Vers une réflexion critique et inclusive
La stabilité de la RDC dépendra en grande partie de la capacité de ses élites politiques à dépasser les clivages idéologiques pour travailler ensemble sur des objectifs communs. L’heure n’est plus à la surenchère verbale, mais à l’action collective. Les critiques envers les forces armées doivent être accompagnées de propositions concrètes : meilleure formation, gestion éthique des ressources, coopération régionale renforcée.
L’État doit aussi ouvrir des espaces d’écoute et de concertation, notamment à travers des réformes institutionnelles favorisant la transparence et la reddition de comptes. Le patriotisme moderne ne se mesure pas à la ferveur du discours, mais à la contribution réelle à la reconstruction nationale. C’est en ce sens que la participation responsable de tous les acteurs devient un impératif.
3.3 Redéfinir le rôle de l’église
Face à la crise morale et sociale, l’Église peut redevenir un pilier de stabilité et de cohésion. Son rôle devrait être celui d’une sentinelle éthique, d’un catalyseur du dialogue, et d’un défenseur des plus faibles. En s’impliquant dans la médiation nationale plutôt que dans la rivalité politique, elle peut contribuer à apaiser les tensions et à restaurer la confiance entre le peuple et ses dirigeants.
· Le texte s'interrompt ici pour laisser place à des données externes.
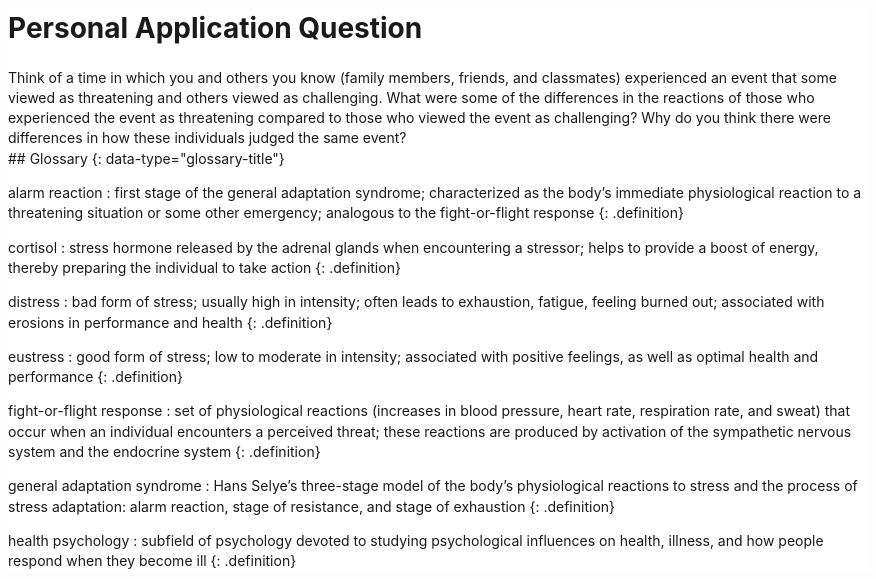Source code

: </div>
</div>

# Personal Application Question

<div data-type="exercise" class="exercise">
<div data-type="problem" class="problem" markdown="1">
Think of a time in which you and others you know (family members, friends, and classmates) experienced an event that some viewed as threatening and others viewed as challenging. What were some of the differences in the reactions of those who experienced the event as threatening compared to those who viewed the event as challenging? Why do you think there were differences in how these individuals judged the same event?

</div>
</div>

<div data-type="glossary" markdown="1">
## Glossary
{: data-type="glossary-title"}

alarm reaction
: first stage of the general adaptation syndrome; characterized as the body’s immediate physiological reaction to a threatening situation or some other emergency; analogous to the fight-or-flight response
{: .definition}

cortisol
: stress hormone released by the adrenal glands when encountering a stressor; helps to provide a boost of energy, thereby preparing the individual to take action
{: .definition}

distress
: bad form of stress; usually high in intensity; often leads to exhaustion, fatigue, feeling burned out; associated with erosions in performance and health
{: .definition}

eustress
: good form of stress; low to moderate in intensity; associated with positive feelings, as well as optimal health and performance
{: .definition}

fight-or-flight response
: set of physiological reactions (increases in blood pressure, heart rate, respiration rate, and sweat) that occur when an individual encounters a perceived threat; these reactions are produced by activation of the sympathetic nervous system and the endocrine system
{: .definition}

general adaptation syndrome
: Hans Selye’s three-stage model of the body’s physiological reactions to stress and the process of stress adaptation: alarm reaction, stage of resistance, and stage of exhaustion
{: .definition}

health psychology
: subfield of psychology devoted to studying psychological influences on health, illness, and how people respond when they become ill
{: .definition}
Les leaders religieux doivent incarner la neutralité, prêcher la paix et encourager le pardon. Leur influence sur la société congolaise leur confère une responsabilité historique : celle d’aider le pays à guérir de ses blessures, non à les rouvrir. L’Église, lorsqu’elle reste fidèle à sa mission spirituelle, peut être un moteur de réconciliation et de renaissance nationale.
Conclusion
La République Démocratique du Congo se trouve à un moment décisif de son histoire contemporaine. Entre les menaces sécuritaires persistantes et les rivalités politiques internes, la survie de l’État dépend de la capacité de ses dirigeants et de ses opposants à privilégier la nation plutôt que leurs intérêts. La critique est un droit, mais elle doit s’accompagner de la responsabilité.
L’armée congolaise, souvent critiquée, mérite aussi d’être soutenue et réformée dans un cadre institutionnel stable. De même, l’opposition doit se réinventer pour devenir un partenaire du changement et non un facteur d’immobilisme. Enfin, les institutions religieuses doivent retrouver leur vocation première : celle de rapprocher les cœurs, d’enseigner la paix et de protéger la dignité humaine.
La RDC ne peut plus se permettre la division. Son avenir dépendra de sa capacité à transformer les crises en opportunités, à construire un consensus national et à faire de la paix une culture collective. C’est à ce prix que le pays retrouvera la stabilité, la prospérité et la dignité qu’il mérite au sein du concert des nations.